Before Brexit, British nationals, like the rest of the EU., could come and go as they pleased. However, since Brexit, they must now fill in immigration forms, including why they want to relocate to Spain.
In 2022, 10,158 people were given their first residency permit, allowing them to live legally in Spain.
Eurostat, the EU data agency, has published recent research results, including how many Brits moved to Spain in 2022 and their purpose for doing so.
There are four categories to consider.
People may come to study, work, join family members or similar, or “other”. Other includes those who retire to Spain and have no plans to work or study.
The largest group of those who chose to relocate to Spain in 2022 cited ‘other reasons’, with a total of 4,400. This implies that many British citizens still want to move to Spain for their retirement or to enjoy an extended stay without working, possibly through Spain’s non-lucrative visa.
Based on the data, the second-biggest group of British are relocating to reunite with their loved ones already living there. This trend shows that family ties and relationships are integral in enticing the British to move to Spain.

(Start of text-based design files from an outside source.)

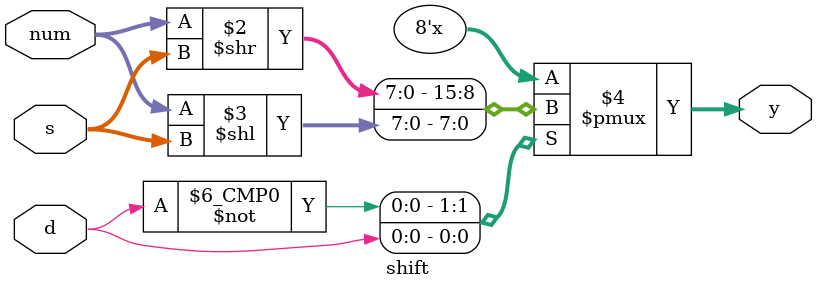
<source format=v>
module shift(
	input [7:0] num,
	input d,
	input [7:0] s,
	output reg [7:0] y);
always @(*) begin
	case(d)
		1'b0: y=num>>s;
		1'b1: y=num<<s;
	endcase
end
endmodule


</source>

The third-largest group came to study. According to the data, 1,811 Brits came to Spain on academic grounds in 2022.
Students can take varied courses such as language classes, degrees, and professional courses. Due to Brexit, studying in Spain has become more difficult for British students. However, Spain and the UK have been cooperating to simplify the situation.
In June 2023, the British and Spanish governments reached an agreement to make it easier for UK students to study at Spanish universities. Basically, the deal grants them the same access rights as when the UK was part of the EU.
The deal also applies to the over 70,000 students who attend about 80 British schools in Spain. As a result, more British students may decide to study in Spain in 2023 and beyond.
The smallest category was the 955 British people who came to work in Spain. This is unsurprising, as Spain is difficult country to start a business or find work.
Spain has one of the highest unemployment rates in the EU, currently at around 11.6 percent.
A non-EU national must often apply for a position on Spain’s “shortage occupation list” to be considered for work. However, most of these positions are in the maritime and shipping industries, so options are limited.
For other jobs, employers also must declare that there were no suitable Spanish or EU candidates available, which in many cases is highly unlikely.
However, since the beginning of 2023, it has been easier for self-employed Brits or remote workers to move to Spain, thanks to the new Digital Nomad Visa. This means that freelancers or remote workers who earn over a certain amount and have worked for the same employer for more than three months will likely obtain a visa to work in Spain.
Retirees still make up the largest group of people moving to Spain, comparable to before Brexit.
The 2020 and 2021 Eurostat data is likely affected by Covid-19 and travel restrictions. Therefore, the 2022 data gives the first detailed look at why the British relocated.